Some readers may have noticed a pattern in the illustrations I’ve presented, and from them developed an intuition that a column will only lose it’s “view-ness” when one changes the datatype of that column. Though this will always cause problems, it is not the only place problems can arise. What follows isn’t something you need to know, but may be useful if you’re deeply interested.

In the examples above, each column was it’s own object, and so behaved independently. But this is not always the case in pandas. If a DataFrame is created from a single numpy matrix with multiple columns, pandas will try to be efficient by just keeping that matrix intact.

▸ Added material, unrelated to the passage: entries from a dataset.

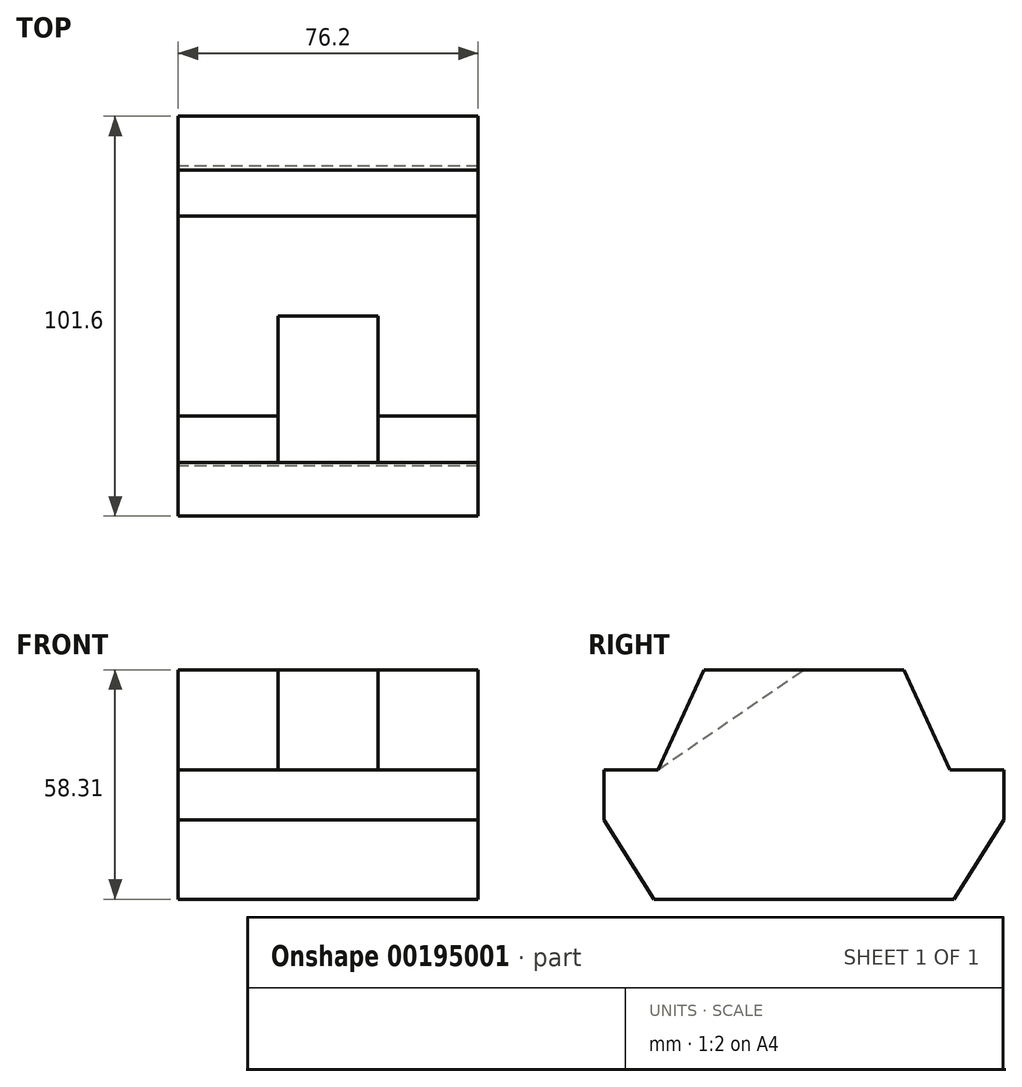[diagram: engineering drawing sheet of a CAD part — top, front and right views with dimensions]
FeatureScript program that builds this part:
annotation { "Feature Type Name" : "Feature", "Feature Type Description" : "" }
export const myFeature = defineFeature(function(context is Context, id is Id, definition is map)
    precondition{}
    {
        {
            var Q0;
            Q0=qCreatedBy(makeId("Right.planeOp"),FACE);
            var sketch = newSketch(context, id + "F0", { "sketchPlane" : qUnion([Q0])});
            skLineSegment(sketch, "E0", {"start": v(0, 0) * mm, "end": v(0, 58.3) * mm});
            skLineSegment(sketch, "E1", {"start": v(0, 0) * mm, "end": v(-38.1, 0) * mm});
            skLineSegment(sketch, "E2", {"start": v(-25.4, 58.3) * mm, "end": v(0, 58.3) * mm});
            skLineSegment(sketch, "E3", {"start": v(-25.4, 58.3) * mm, "end": v(-37.1, 32.9) * mm});
            skLineSegment(sketch, "E4", {"start": v(-37.1, 32.9) * mm, "end": v(-50.8, 32.9) * mm});
            skLineSegment(sketch, "E5", {"start": v(-50.8, 32.9) * mm, "end": v(-50.8, 20.2) * mm});
            skLineSegment(sketch, "E6", {"start": v(-50.8, 20.2) * mm, "end": v(-38.1, 0) * mm});
            skLineSegment(sketch, "E7", {"start": v(0, 75.06) * mm, "end": v(0, -1.74) * mm, "construction": true});
            skLineSegment(sketch, "E8.MirrorCS", {"start": v(50.8, 20.2) * mm, "end": v(38.1, 0) * mm});
            skLineSegment(sketch, "E9.MirrorCS", {"start": v(50.8, 32.9) * mm, "end": v(50.8, 20.2) * mm});
            skLineSegment(sketch, "E10.MirrorCS", {"start": v(37.1, 32.9) * mm, "end": v(50.8, 32.9) * mm});
            skLineSegment(sketch, "E11.MirrorCS", {"start": v(25.4, 58.3) * mm, "end": v(37.1, 32.9) * mm});
            skLineSegment(sketch, "E12.MirrorCS", {"start": v(25.4, 58.3) * mm, "end": v(0, 58.3) * mm});
            skLineSegment(sketch, "E13.MirrorCS", {"start": v(0, 0) * mm, "end": v(38.1, 0) * mm});
            skSolve(sketch);
        }
        {
            var Q0;
            Q0 = qSketchRegion(id + "F0", true);
            extrude(context, id + "F1", {"entities" : qUnion([Q0]), "depth" : 76.2 * mm});
        }
        {
            var Q0;
            Q0=makeQuery(id+"F1.opExtrude","CAP_FACE",FACE,{"disambiguationData":[OSD([sQuery(id+"F0.wireOp",EDGE,"E0"),sQuery(id+"F0.wireOp",EDGE,"E1"),sQuery(id+"F0.wireOp",EDGE,"E2"),sQuery(id+"F0.wireOp",EDGE,"E3"),sQuery(id+"F0.wireOp",EDGE,"E4"),sQuery(id+"F0.wireOp",EDGE,"E5"),sQuery(id+"F0.wireOp",EDGE,"E6")])],"isStart":false});
            var Q1;
            Q1=makeQuery(id+"F1.opExtrude","CAP_FACE",FACE,{"disambiguationData":[OSD([sQuery(id+"F0.wireOp",EDGE,"E0"),sQuery(id+"F0.wireOp",EDGE,"E1"),sQuery(id+"F0.wireOp",EDGE,"E2"),sQuery(id+"F0.wireOp",EDGE,"E3"),sQuery(id+"F0.wireOp",EDGE,"E4"),sQuery(id+"F0.wireOp",EDGE,"E5"),sQuery(id+"F0.wireOp",EDGE,"E6")])],"isStart":true});
            cPlane(context, id + "F2", {"entities" : qUnion([Q0, Q1]), "cplaneType" : CPlaneType.MID_PLANE, "offset" : 25.4 * mm, "width" : 152.4 * mm, "height" : 152.4 * mm});
        }
        {
            var Q0;
            Q0=qCreatedBy(id+"F2.planeOp",FACE);
            var sketch = newSketch(context, id + "F3", { "sketchPlane" : qUnion([Q0])});
            skLineSegment(sketch, "E14", {"start": v(-25.4, 58.3) * mm, "end": v(0, 58.3) * mm});
            skLineSegment(sketch, "E15", {"start": v(-25.4, 58.3) * mm, "end": v(-37.1, 32.9) * mm});
            skLineSegment(sketch, "E16", {"start": v(-37.1, 32.9) * mm, "end": v(0, 58.3) * mm});
            skSolve(sketch);
        }
        {
            var Q0;
            Q0 = qSketchRegion(id + "F3", true);
            extrude(context, id + "F4", {"entities" : qUnion([Q0]), "operationType" : NewBodyOperationType.REMOVE, "oppositeDirection" : true, "depth" : 12.7 * mm, "hasSecondDirection" : true, "secondDirectionOppositeDirection" : false, "secondDirectionDepth" : 12.7 * mm});
        }
    });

But as a result, if you do something (like change the type) of one of the columns that is tied to that matrix, pandas will create new arrays to back all the columns that were once tied to the matrix. As a result, a view of a single column can stop being a view due to changes to a different column. For example:

[14]:
my_matrix = np.arange(6).reshape(3, 2)
my_matrix

[14]:
array([[0, 1],
       [2, 3],
       [4, 5]])
[15]:
df = pd.DataFrame(my_matrix, columns=["a", "b"])
df

[15]:
a b
0 0 1
1 2 3
2 4 5
[16]:
# Column_a starts of it's life as a view
column_a = df["a"]
df.iloc[0, 0] = -42
column_a

[16]:
0   -42
1     2
2     4
Name: a, dtype: int64
[17]:
# But if I make a change to column b...
df.loc[0, "b"] = "new entry"
df

[17]:
a b
0 -42 new entry
1 2 3
2 4 5
[18]:
# Then the same type of change to column a of `df` will no longer
# be shared

df.iloc[0, 0] = 999999
column_a

[18]:
0   -42
1     2
2     4
Name: a, dtype: int64

So, as noted before: it is best to never to try and infer whether a subset of a DataFrame if a view or a copy until you have explicitly made a copy with .copy().